3,5 MİLYON EURO’LUK BAĞIŞ
Erdoğan’ı devirmek için Cemaat ile işbirliğine giren patronlar, Hizmet’e milyonlarca Euro’luk bağışlar da yapıyor. Son olarak bir iş adamının 3,5 milyon Euro’yu çantasından çıkarıp verdiği iddia edildi. (TAKVİM)
Yıllarca bu ülkeyi Matild Manukyan’ın vergi rekortmenliğine mahkum eden alçaklar yeri, zamanı geldiğinde ‘Bas Bas Paraları Leyla’ya’ dan da kaçınmamışlar. Hatırlarsanız 6 kez vergi rekortmeni olan Matild Manukyan, vergi rekortmenleri törenine çağrılırdı ama plaketi medya önünde verilmezdi. İkincinin, üçüncünün plaketleri verilirken Madam Manukyan’a sadece orada bulunmak düşerdi. Yalan mı? Bunların müsebbipleri sizler, o gün ülkeyi idare eden ve ettirenler değil miydiniz? Türkiye’yi bu duruma getirmiş baronlara soruyorum; 980 kadının kazandığını yüz binlerce emekçi çalıştıran sizler, beyler sizlere söylüyorum, sizler kazanmıyor muydunuz? Kazanamıyorsanız Forbes’ta dünyanın en zengin kişileri arasına girip utanmadan sıkılmadan hava atmasını nasıl becerebiliyordunuz?
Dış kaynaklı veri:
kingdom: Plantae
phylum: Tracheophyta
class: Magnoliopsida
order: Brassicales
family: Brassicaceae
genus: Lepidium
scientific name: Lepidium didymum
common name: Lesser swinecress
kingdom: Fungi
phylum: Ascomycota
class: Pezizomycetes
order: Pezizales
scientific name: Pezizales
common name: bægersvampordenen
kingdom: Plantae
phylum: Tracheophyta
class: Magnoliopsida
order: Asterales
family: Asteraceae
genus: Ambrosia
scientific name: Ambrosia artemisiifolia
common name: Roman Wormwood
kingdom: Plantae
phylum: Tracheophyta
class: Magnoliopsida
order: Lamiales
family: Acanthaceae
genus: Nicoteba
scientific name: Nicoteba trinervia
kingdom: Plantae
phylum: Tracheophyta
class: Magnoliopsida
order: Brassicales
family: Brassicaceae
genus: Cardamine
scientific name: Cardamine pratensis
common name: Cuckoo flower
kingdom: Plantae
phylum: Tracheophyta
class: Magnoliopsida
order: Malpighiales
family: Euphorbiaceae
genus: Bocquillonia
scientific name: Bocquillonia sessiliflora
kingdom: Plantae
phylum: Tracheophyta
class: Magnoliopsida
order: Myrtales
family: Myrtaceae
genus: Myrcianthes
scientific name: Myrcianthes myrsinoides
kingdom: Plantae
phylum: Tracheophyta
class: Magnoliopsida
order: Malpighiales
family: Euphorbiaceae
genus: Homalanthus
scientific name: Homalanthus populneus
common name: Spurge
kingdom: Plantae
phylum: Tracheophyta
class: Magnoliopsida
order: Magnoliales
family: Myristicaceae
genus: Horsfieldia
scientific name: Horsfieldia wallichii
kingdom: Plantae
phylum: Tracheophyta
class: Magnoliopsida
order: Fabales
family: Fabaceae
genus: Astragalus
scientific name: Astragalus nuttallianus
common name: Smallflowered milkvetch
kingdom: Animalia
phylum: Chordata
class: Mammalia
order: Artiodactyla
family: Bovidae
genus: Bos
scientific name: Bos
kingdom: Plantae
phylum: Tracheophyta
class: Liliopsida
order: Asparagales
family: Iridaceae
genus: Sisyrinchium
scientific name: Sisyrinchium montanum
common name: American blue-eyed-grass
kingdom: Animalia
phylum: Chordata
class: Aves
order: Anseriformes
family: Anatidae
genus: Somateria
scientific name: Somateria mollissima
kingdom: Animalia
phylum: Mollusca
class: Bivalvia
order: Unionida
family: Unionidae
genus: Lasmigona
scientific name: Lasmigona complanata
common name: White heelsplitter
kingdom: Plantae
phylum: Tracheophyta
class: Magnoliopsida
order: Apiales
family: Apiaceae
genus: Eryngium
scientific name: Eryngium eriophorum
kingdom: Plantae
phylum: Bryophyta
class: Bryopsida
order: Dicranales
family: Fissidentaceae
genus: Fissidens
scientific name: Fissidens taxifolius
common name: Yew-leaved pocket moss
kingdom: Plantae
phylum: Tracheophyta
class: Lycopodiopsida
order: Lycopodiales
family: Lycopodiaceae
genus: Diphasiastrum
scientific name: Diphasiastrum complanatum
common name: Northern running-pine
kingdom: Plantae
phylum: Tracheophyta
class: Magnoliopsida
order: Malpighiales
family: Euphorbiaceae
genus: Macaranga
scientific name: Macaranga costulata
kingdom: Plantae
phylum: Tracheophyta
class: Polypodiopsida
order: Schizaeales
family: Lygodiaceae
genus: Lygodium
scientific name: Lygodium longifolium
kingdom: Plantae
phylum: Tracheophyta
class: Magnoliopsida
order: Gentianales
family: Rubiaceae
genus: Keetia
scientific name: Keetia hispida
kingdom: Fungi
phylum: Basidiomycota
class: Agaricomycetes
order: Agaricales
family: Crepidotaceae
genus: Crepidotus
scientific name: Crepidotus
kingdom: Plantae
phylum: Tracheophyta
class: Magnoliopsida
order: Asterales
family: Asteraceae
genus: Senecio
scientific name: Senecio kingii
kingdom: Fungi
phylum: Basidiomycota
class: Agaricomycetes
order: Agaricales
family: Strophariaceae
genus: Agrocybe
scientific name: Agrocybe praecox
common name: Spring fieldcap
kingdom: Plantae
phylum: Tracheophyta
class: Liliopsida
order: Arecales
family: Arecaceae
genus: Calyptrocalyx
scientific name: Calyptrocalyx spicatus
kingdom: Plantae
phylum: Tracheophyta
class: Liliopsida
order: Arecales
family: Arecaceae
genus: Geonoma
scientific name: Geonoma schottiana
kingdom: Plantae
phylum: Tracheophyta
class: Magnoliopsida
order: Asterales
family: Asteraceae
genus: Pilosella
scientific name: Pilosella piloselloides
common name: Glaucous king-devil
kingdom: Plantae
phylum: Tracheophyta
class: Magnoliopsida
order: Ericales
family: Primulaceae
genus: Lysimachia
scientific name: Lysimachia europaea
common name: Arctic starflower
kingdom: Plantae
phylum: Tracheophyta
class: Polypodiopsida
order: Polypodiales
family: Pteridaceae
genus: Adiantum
Evet, bu ülkenin iliğini kanını emen vampirler, eğer bu ülkedeki gelişmeleri göremiyorsanız, Recep Tayyip Erdoğan Hükümeti öncesi genelev patronu Matild Manukyan’ın vergi rekortmenliğine bakın orada bu vatana nasıl hizmet ettiğinizi çok iyi görürsünüz. O dönemlerde bu devletten, milletten esirgediğiniz paraları şimdide bu ülkenin yıkımında nasıl kullandığınız çok iyi görüyoruz. Amacın tekrar bu ülkeyi Matild Manukyan’ın vergi rekortmenliği dönemine geri çevirmek olduğuna artık bu milletin uyandığını göremiyorsanız, yakında görürsünüz.